A nova portaria não explica o motivo da mudança e diz apenas que cada caso será reavaliado “individualmente”, sem prazo definido.
A regra revogada, a Portaria Conjunta nº 013/2026, havia sido editada em 26 de fevereiro pela Secretaria de Fazenda (SEFAZ) e pela Procuradoria-Geral do Município (PGM). Ela fazia duas coisas ao mesmo tempo: reclassificava, para efeito de cálculo do IPTU, os imóveis da área (hoje sem construções de pé, a maioria em demolição) da categoria “imóvel edificado” para “terreno”, reduzindo o valor tributável; e determinava que a Braskem constasse formalmente como coproprietária dessas inscrições “para fins de cobrança, e quando cabível, de protesto extrajudicial”.
Na prática, o Município reduzia o imposto sobre casas que não existem mais, mas garantia o recebimento fazendo a mineradora (solvente, ao contrário de famílias que perderam a casa) responder pela cobrança.
A nova portaria, a de nº 074/2026, revoga as duas coisas: a reclassificação para terreno e a corresponsabilidade da Braskem.
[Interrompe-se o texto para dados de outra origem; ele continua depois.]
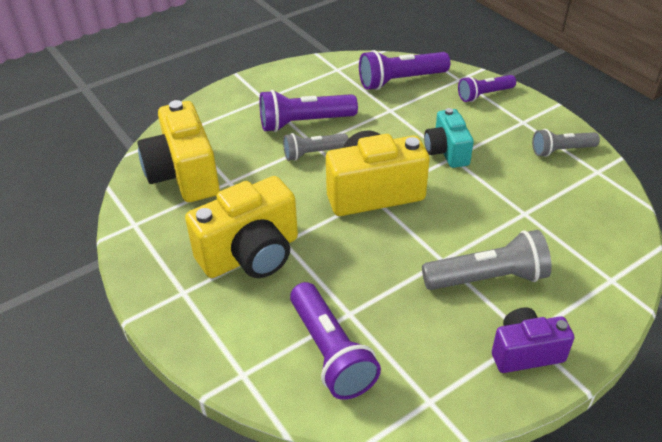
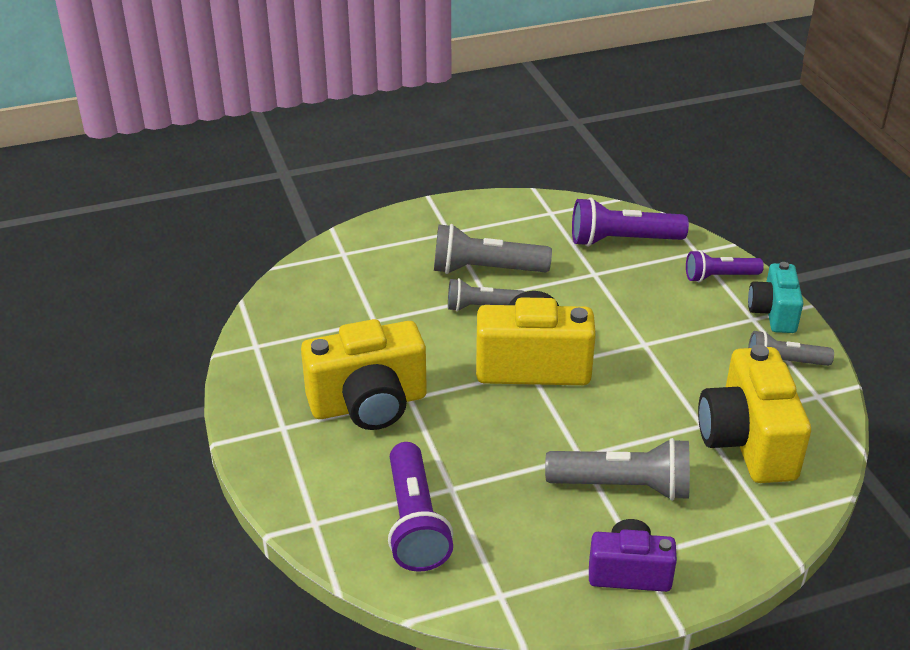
camera: 15 degrees right, 5 degrees down
(184, 175) = (327, 303): yellow camera -> yellow camera (747, 442)
(304, 123) = (485, 270): purple flashlight -> grey flashlight
(446, 152) = (641, 336): turquoise camera -> turquoise camera (773, 313)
Ambas foram assinadas por João Felipe Alves Borges, secretário de Fazenda, e João Luís Lôbo Silva, procurador-geral do Município: os mesmos que assinaram o ato revogado, sete meses antes.
A revogação também chama atenção por sua proximidade com outro fato: em 24 de agosto, o conselho de administração da Braskem aprovou pedido de recuperação extrajudicial para reestruturar cerca de US$ 10,9 bilhões (R$ 56 bilhões) em dívidas financeiras da companhia.
A empresa afirmou, em nota, que a recuperação tem “escopo limitado, estritamente financeiro” e não abrange compromissos com fornecedores ou outros públicos de interesse, e que o acordo de R$ 1,2 bilhão firmado com o governo de Alagoas para reparação dos danos do afundamento continuará sendo pago normalmente.
O mecanismo revogado era distinto da isenção total de IPTU concedida pela Lei Municipal nº 7.440/2023, que dispensa do imposto cerca de 15 mil imóveis na mesma região: mas só para quem tem ali seu único imóvel, usado como moradia ou atividade econômica própria.
A Portaria 013/2026 cobria, aparentemente, os casos que não se enquadram nessa isenção, como imóveis de investidores ou já incorporados pela Braskem em processos de indenização, oferecendo uma segunda camada de alívio tributário (o cálculo como terreno) em troca de assegurar que a cobrança ainda aconteceria, agora com a mineradora como garantidora.
É esse arranjo que a Prefeitura decidiu desfazer, sem apresentar alternativa imediata.
Procurada, a Secretaria de Fazenda não respondeu, até a publicação desta reportagem, por que revogou a portaria nem se a mudança eleva a cobrança de IPTU sobre os imóveis afetados. O espaço segue aberto.